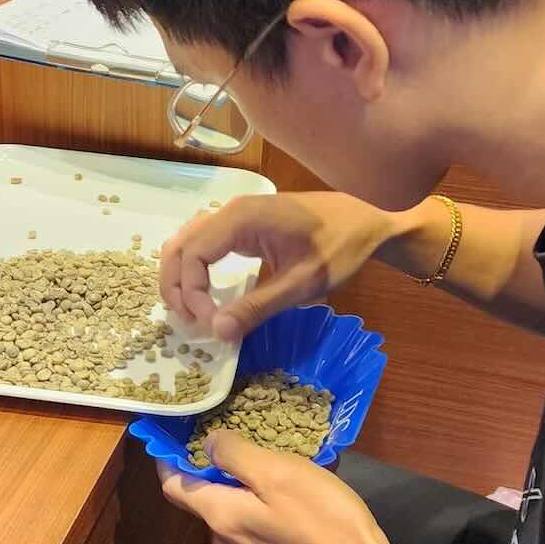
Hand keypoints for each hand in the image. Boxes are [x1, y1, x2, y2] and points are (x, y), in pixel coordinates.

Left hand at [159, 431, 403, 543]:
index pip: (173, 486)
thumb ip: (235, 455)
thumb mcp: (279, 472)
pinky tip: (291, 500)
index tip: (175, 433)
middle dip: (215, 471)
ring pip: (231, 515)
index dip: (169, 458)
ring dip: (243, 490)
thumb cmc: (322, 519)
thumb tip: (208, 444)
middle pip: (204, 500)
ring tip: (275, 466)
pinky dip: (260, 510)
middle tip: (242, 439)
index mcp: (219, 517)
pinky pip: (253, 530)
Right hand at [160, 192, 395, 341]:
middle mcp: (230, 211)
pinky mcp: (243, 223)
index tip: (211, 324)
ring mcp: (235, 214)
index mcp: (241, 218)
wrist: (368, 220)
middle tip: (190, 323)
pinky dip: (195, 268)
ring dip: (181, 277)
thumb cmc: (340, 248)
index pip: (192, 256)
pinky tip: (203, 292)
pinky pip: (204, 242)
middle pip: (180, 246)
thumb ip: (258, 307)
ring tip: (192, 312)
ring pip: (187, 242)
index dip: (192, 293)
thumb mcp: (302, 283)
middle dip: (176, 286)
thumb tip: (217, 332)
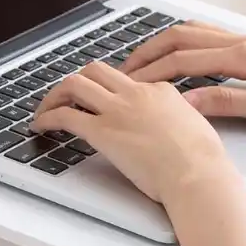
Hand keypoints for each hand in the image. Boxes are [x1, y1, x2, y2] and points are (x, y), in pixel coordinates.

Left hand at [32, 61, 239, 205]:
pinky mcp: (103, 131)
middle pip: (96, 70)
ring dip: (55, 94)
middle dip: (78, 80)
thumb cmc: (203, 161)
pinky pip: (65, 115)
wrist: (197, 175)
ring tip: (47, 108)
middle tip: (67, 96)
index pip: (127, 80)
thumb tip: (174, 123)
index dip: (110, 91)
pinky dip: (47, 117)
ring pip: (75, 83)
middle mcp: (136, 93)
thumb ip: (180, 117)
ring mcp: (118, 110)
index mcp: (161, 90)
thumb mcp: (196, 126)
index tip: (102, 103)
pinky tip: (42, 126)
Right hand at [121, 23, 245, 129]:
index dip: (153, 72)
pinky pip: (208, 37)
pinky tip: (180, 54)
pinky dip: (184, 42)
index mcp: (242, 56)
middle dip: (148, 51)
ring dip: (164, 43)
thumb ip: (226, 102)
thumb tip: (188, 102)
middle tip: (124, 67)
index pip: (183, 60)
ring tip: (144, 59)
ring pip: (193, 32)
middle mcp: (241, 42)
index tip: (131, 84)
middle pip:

▶ **Task details**: Repeat the line containing "thumb tip: (188, 102)" and all subsequent lines through the final line of the data, exactly and with no others.

▶ **Response to the exercise**:
thumb tip: (188, 102)
middle tip: (124, 67)
index pip: (183, 60)
ring tip: (144, 59)
ring pip: (193, 32)
middle mcp: (241, 42)
index tip: (131, 84)
middle pip:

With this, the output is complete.